* What is being asked *
Reproduce the text lines of every item below word for word, leaving out the pictures.

* Dataset *
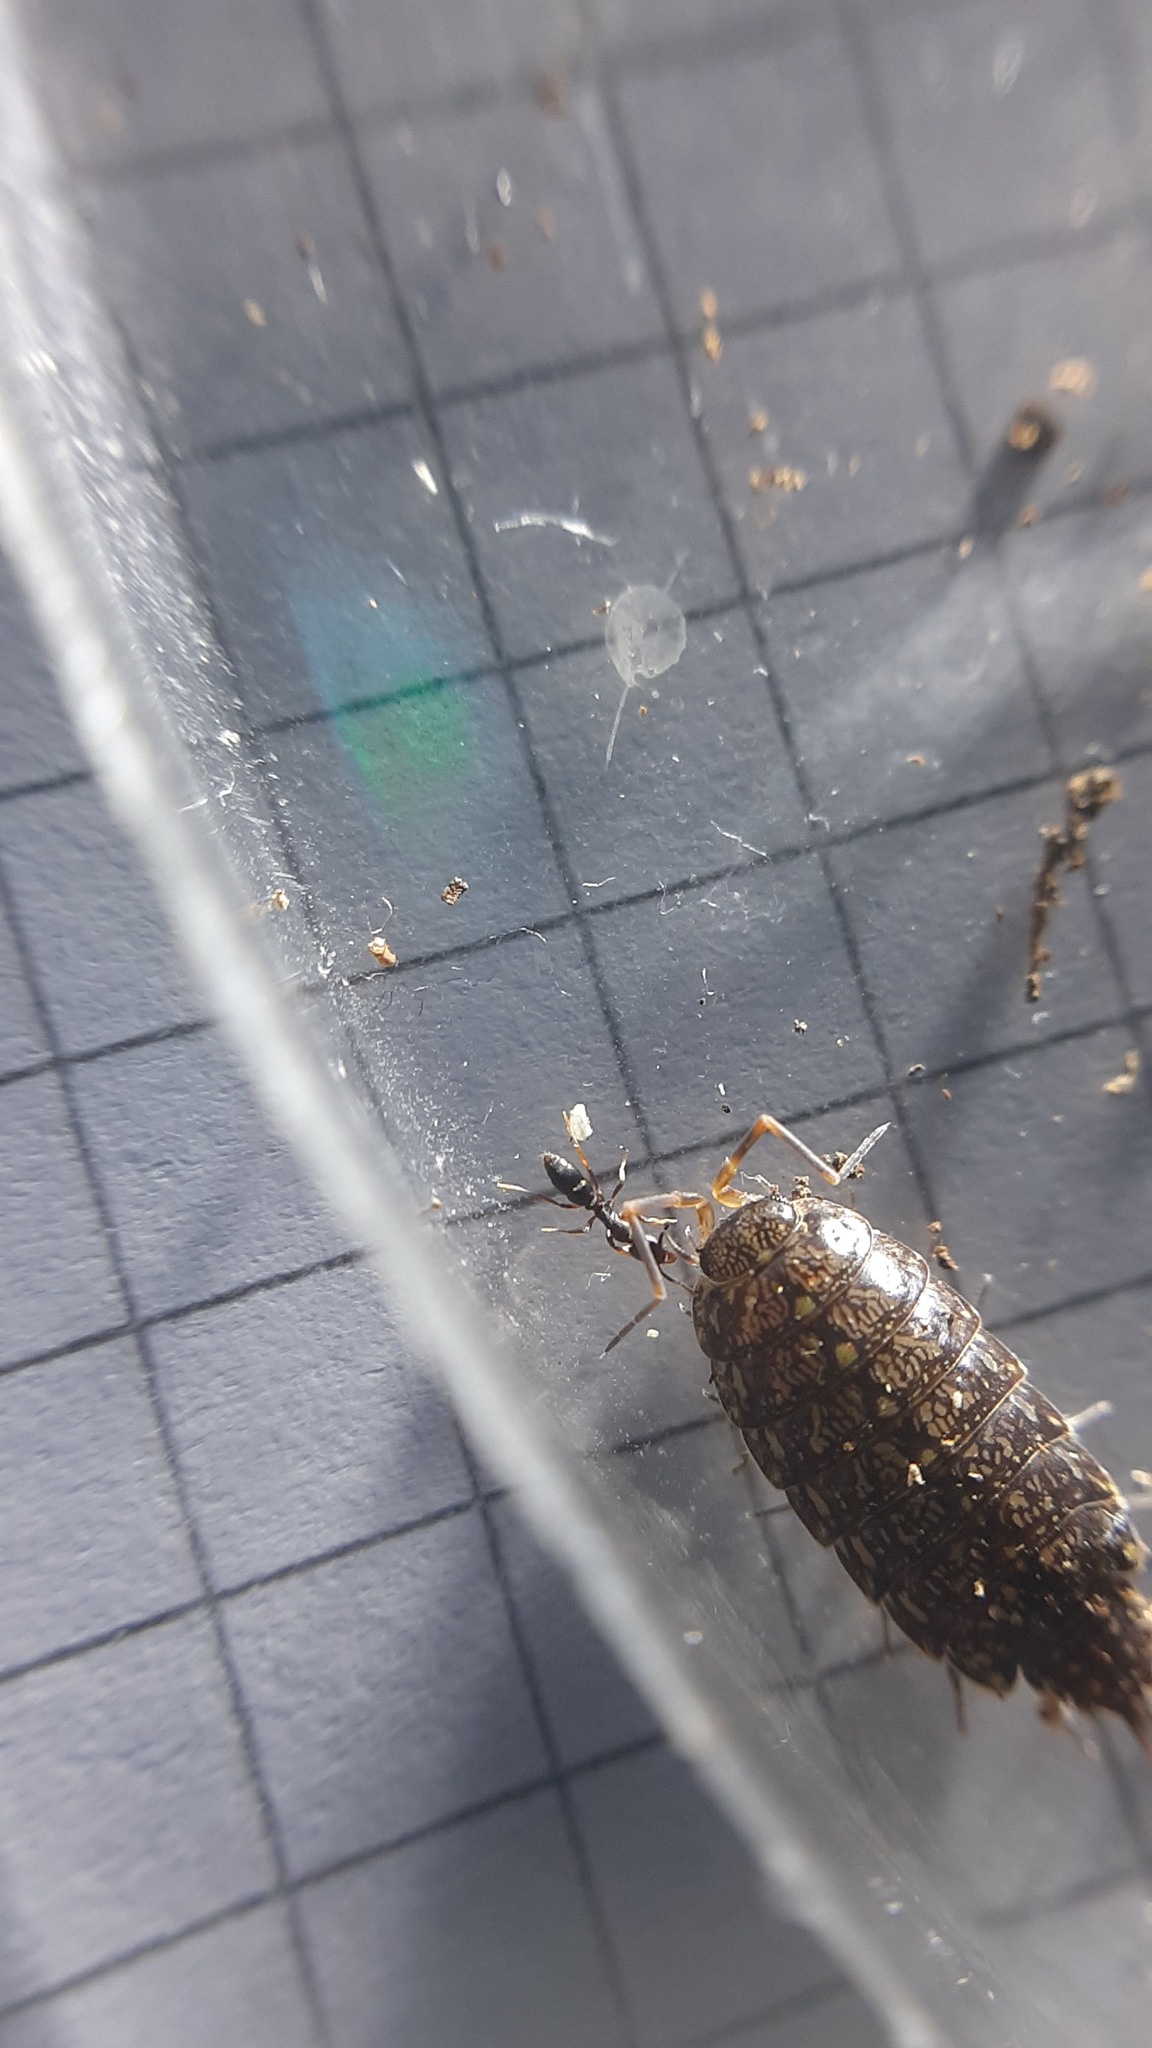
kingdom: Animalia
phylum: Arthropoda
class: Malacostraca
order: Isopoda
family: Philosciidae
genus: Philoscia
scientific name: Philoscia affinis
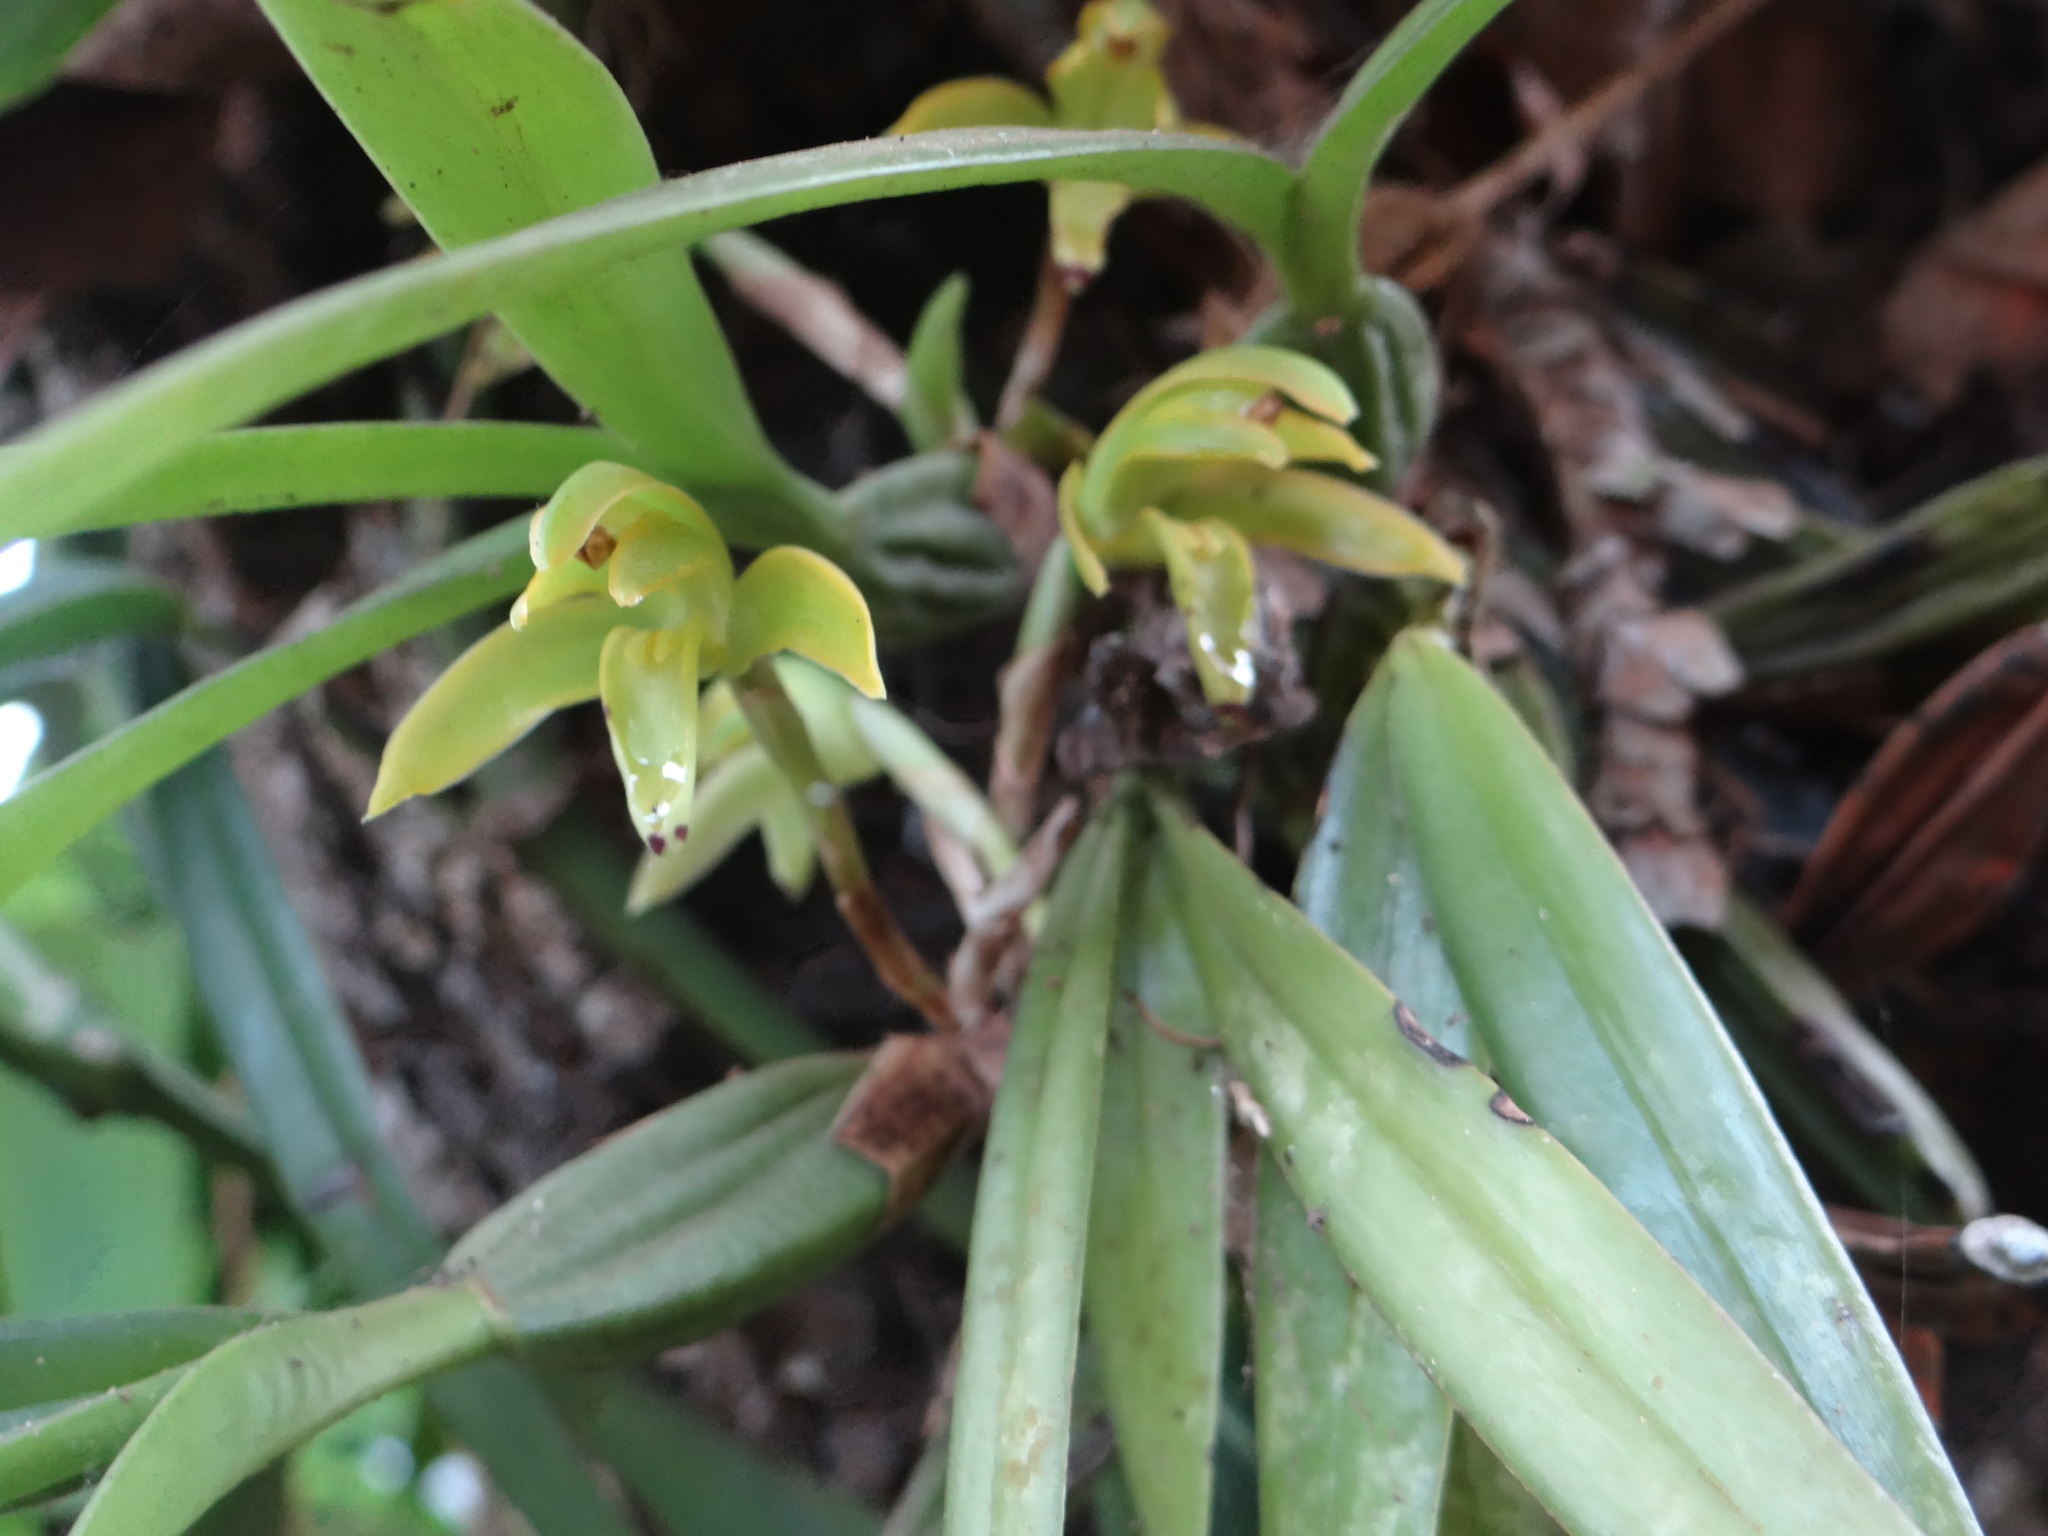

* Reply to the task *
kingdom: Animalia
phylum: Arthropoda
class: Malacostraca
order: Isopoda
family: Philosciidae
genus: Philoscia
scientific name: Philoscia affinis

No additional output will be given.